Perjuanganku hampir sampai pada ujungnya. Setelah hampir lebih dari Enam Bulan berjibaku dengan urusan skripsi. Beberapa langkah lagi finish dengan perjuangan yang tak mudah. Bahkan, di bab terakhir Aku sampai meluangkan waktu menginap beberapa kali di kosan sahabatku, Mars Nurhidayati. Gadis bersahaja Satu Angkatan yang sangat pintar Matematika.

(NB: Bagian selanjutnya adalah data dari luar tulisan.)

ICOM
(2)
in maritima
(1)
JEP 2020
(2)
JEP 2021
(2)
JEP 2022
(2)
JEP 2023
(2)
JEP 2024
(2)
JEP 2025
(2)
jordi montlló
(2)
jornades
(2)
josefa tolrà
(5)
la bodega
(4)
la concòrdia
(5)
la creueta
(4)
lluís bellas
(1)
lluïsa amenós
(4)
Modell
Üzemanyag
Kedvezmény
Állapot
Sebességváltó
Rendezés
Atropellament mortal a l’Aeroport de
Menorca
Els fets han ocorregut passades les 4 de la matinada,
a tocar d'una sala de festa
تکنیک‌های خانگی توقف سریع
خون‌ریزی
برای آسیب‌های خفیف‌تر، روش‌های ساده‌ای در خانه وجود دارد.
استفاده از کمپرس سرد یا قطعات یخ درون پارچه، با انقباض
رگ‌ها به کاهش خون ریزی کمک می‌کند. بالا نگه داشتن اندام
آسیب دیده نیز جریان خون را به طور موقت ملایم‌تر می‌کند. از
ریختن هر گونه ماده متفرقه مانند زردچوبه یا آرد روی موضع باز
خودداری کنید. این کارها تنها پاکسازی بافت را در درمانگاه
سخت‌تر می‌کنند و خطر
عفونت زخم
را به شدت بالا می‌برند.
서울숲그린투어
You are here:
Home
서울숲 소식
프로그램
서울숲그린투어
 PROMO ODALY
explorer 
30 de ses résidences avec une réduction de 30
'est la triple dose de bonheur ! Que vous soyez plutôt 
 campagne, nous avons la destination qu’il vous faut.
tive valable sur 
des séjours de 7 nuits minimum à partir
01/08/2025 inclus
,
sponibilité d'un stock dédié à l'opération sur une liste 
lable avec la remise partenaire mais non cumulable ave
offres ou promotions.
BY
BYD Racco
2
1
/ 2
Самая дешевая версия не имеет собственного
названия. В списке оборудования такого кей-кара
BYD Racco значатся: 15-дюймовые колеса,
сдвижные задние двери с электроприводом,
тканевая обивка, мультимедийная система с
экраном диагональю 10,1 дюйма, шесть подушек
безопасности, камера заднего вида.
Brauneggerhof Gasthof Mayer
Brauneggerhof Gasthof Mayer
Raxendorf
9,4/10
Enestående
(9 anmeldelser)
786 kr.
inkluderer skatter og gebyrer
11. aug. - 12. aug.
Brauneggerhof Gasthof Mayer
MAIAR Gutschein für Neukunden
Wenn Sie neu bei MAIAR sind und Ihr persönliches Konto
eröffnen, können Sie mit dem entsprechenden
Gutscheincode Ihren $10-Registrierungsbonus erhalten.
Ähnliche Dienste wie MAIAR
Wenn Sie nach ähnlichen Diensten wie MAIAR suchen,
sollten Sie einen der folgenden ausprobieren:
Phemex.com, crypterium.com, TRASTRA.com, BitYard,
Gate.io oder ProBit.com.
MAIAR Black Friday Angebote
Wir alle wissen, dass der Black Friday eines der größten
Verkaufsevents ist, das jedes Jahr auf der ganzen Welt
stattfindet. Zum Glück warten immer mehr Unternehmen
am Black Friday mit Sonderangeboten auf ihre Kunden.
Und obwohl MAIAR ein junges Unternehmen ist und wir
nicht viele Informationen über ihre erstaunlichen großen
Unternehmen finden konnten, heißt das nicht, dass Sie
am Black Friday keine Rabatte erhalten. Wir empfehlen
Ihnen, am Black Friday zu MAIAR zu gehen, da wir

Ia memberikan waktu luangnya mengajariku statistik satu – satunya mata kuliah yang sebenarnya tak ku minati. Saat pembelajaran di kelas walau aku menyimak dengan seksama tetapi, tetap saja materinya tak memberi pemahaman maksimal. Selalu terasa ada yang kurang paham ini itunya, mungkin karena matematika SD ku yang tak tuntas dan berimbas begini terus- menerus .
Jujur saja, nilai Matematika-ku memang tak bagus di setiap jenjang pendidikanku. Minatku tidak di sana memang, tapi menyelesaikan skripsi kuantitatif, tetap saja menggunakan statistik dan data numerik berbasis fakta yang memaksaku harus belajar statistik lebih gigih dan mati – matian agar skripsiku selesai tepat waktu.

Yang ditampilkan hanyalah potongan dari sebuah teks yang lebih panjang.